Breaking Stalin

Breaking Stalin

Chapter XIV

XIV
Soso stood calmly in front of his examiners.  He was 15 now, and he was down to his last exam.  He couldn’t fail his mother now.  She had worked so hard to get him here, and here was his chance to finally enter the seminary in Tbilisi.  But the last subject was probably his most hated-Russian.
It was also the subject he was most self-conscious about.  Everything else just seemed to come naturally to him, but Russian seemed to elude his utmost attempts to master.  He spoke to the examiners nervously.  Two of them were native Russians, and Soso just couldn’t get the idea out of his head that he was about to be judged rather unfairly, after all, he was still just a boy.
He started speaking roughly; there was a shakiness in his high pitched voice that he couldn’t shake.  He hastily tried to clear his throat as one of the Russian examiners asked him to tell them about his father.  Soso looked apprehensively at the examiner; surely he hadn’t expected a question like this.  He wasn’t prepared to talk about the man he hadn’t seen in three years, the man who had deserted his mother because she tried to send Soso to school.  He figured since he was going to an Orthodox school, however, that only allowed members of the clergy to enter, he should speak rather highly of him.
“My father?  Och, he is well-liked by our entire village.  He was such a good man, and so well-liked that the priest made him a Deacon in his church.  But he is a cobbler and is also very hard working, so hard working that I see very little of him since I started attending school.”  He distractedly edged the collar of his shirt with his index finger.  Even he could hear his thick Georgian accent when he spoke.  The Russian examiner looked back down at his examiner’s board in his hands.

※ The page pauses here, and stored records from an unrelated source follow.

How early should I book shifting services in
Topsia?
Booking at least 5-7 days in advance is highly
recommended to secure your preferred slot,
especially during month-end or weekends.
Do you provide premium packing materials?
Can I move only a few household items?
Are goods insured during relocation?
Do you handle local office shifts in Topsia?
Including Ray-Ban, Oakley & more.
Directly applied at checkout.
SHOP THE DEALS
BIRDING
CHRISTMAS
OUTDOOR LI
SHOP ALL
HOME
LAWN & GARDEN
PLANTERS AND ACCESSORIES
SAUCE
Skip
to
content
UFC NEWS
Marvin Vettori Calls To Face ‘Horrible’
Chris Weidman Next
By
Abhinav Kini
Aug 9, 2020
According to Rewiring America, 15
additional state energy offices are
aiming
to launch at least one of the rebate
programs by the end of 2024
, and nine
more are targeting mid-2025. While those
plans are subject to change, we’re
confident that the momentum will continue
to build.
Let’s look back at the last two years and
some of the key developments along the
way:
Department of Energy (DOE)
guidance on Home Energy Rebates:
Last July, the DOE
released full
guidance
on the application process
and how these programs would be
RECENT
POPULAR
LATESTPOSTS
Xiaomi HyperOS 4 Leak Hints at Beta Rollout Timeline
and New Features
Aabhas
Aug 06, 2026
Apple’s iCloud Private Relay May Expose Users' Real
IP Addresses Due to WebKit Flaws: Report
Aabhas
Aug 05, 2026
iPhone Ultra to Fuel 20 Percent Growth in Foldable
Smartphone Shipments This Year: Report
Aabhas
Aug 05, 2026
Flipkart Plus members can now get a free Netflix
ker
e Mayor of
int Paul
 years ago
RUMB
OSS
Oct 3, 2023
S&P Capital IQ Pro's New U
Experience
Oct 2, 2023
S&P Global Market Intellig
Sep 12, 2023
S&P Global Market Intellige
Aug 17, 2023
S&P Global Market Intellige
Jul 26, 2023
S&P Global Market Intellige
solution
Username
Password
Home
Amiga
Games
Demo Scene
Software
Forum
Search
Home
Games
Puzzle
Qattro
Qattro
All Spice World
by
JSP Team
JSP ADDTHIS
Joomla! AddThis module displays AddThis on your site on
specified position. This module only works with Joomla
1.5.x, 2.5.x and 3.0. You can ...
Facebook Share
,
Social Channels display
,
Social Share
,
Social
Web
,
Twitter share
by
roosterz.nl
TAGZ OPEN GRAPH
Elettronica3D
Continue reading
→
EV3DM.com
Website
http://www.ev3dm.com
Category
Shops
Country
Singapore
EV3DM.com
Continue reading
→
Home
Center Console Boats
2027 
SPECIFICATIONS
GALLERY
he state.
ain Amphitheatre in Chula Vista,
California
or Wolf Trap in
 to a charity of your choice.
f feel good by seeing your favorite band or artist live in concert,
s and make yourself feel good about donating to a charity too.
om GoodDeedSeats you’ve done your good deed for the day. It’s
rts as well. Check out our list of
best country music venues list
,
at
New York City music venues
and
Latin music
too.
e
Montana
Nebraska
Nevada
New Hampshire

“Well son, we’ll have to work on that accent.  Can’t have that in the Tsar’s church.  Russian is your language now, but…”  He looked up at Joseph and gave a slight grin, “you’ll have a lot of time to work on that while here at the seminary.”  Soso returned his smile heartily.  The examiner waved his hand to go.   Joseph was surprised that it had been so painless.  He turned to go, and as he did so he heard the words, “Russian is your language now,” and he remembered the ideals of Russification, the Empire’s idea to unite Russia by quashing nationalities like the Georgians.  He left the room thinking to himself that one day it would all be different.  One day he would be happy to be Georgian.  But try as he might, he would keep in Georgian accent for the rest of his life.